Lt. Col. Max Klaar (left) Bundeswehr (retired) embraces Merrit P. Drucker, retired US Army major at a ceremony in Washington. Photo: Monica Frim.
World War Two stopped in 1945, but it did not end.
The death rate among soldiers and civilians in Germany increased. No peace treaty was signed between Germany and its former opponents. And according to many Germans, there is still no real peace either, because the country is occupied and lacks a treaty.
It is identified by the United Nations as a “Hostile State;” the propaganda which helped to start the war still goes on against Germany; the conquerors have never been called to account for the atrocities they inflicted on their German prisoners of war, or for the deaths by forced starvation of millions of German civilians. Thuggish fascists still threaten freedom of speech. Thousands of political prisoners have been sentenced to jail in Germany for expressing opinions tolerated among the conquerors.
All that has suddenly started to change because a retired US Army officer, Merrit P. Drucker, read my book entitled Other Losses, which describes in gruesome detail the dying agonies of a million German prisoners of war in American and French camps after World War Two.

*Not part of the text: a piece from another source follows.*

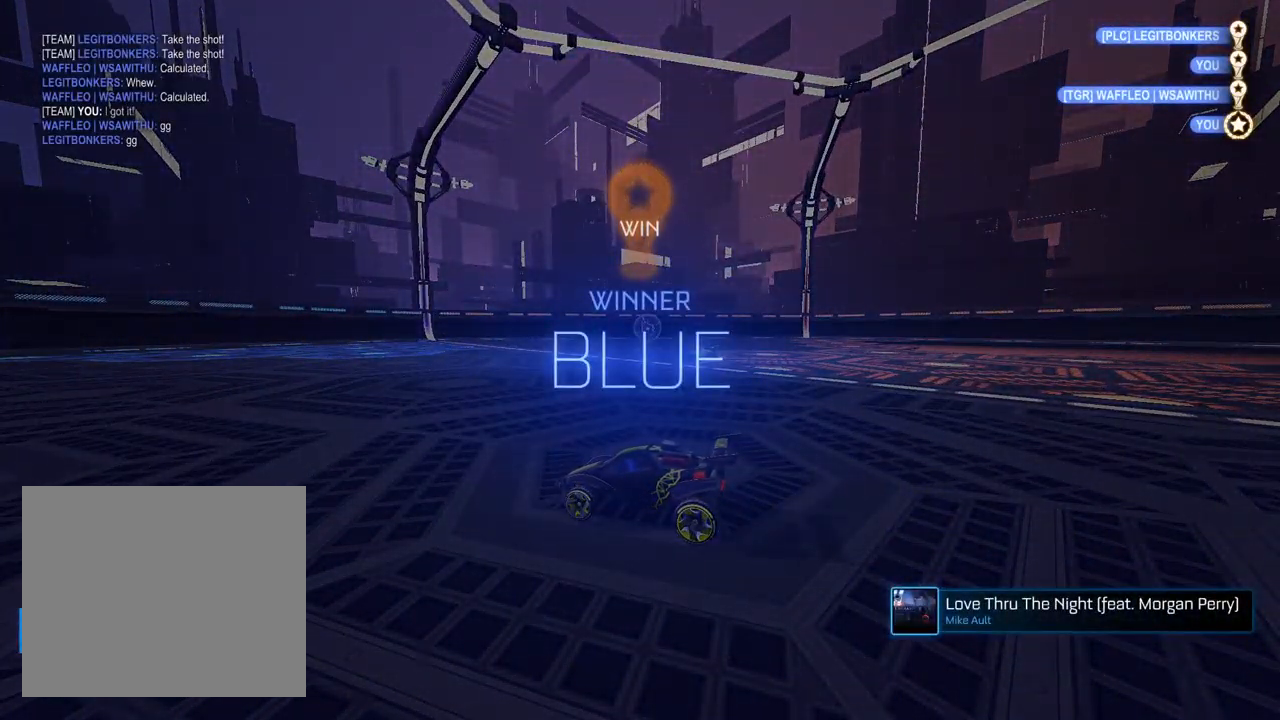
{"buttons": [], "left_stick": "center", "right_stick": "center", "events": []}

Drucker, who had been posted to Rheinberg in 1989, investigated the book’s claims in archives in Germany and the USA to ascertain its veracity, and has now written a letter of apology to Max Klaar, Chairman of German Soldiers Association and formerly a lieutenant colonel in the Bundeswehr, apologizing for the fate of German prisoners of war in US Army camps in 1945.
“Starting in April, 1945, the US Army and the French army casually annihilated about one million captives, most of them in American camps,” said Army Senior Historian Col. Ernest F. Fisher (retired) in his foreword to the book.
Fisher was present on October 31 2011 at an emotional ceremony in Washington launching the new American edition of Other Losses. The book has been a world-wide best-seller for 22 years, but according to a Washington bookseller, was “deep-sixed” in the US when a small edition appeared here two decades ago.
Accepting the apology in Washington, Klaar presented a 14-point proposal to end the war both formally and prasctically. According to Klaar, Germans are today a “nation of wounded souls” constantly suffering the war-guilt and shame of a criminal past which the conquerors are constantly re-inflicting on them.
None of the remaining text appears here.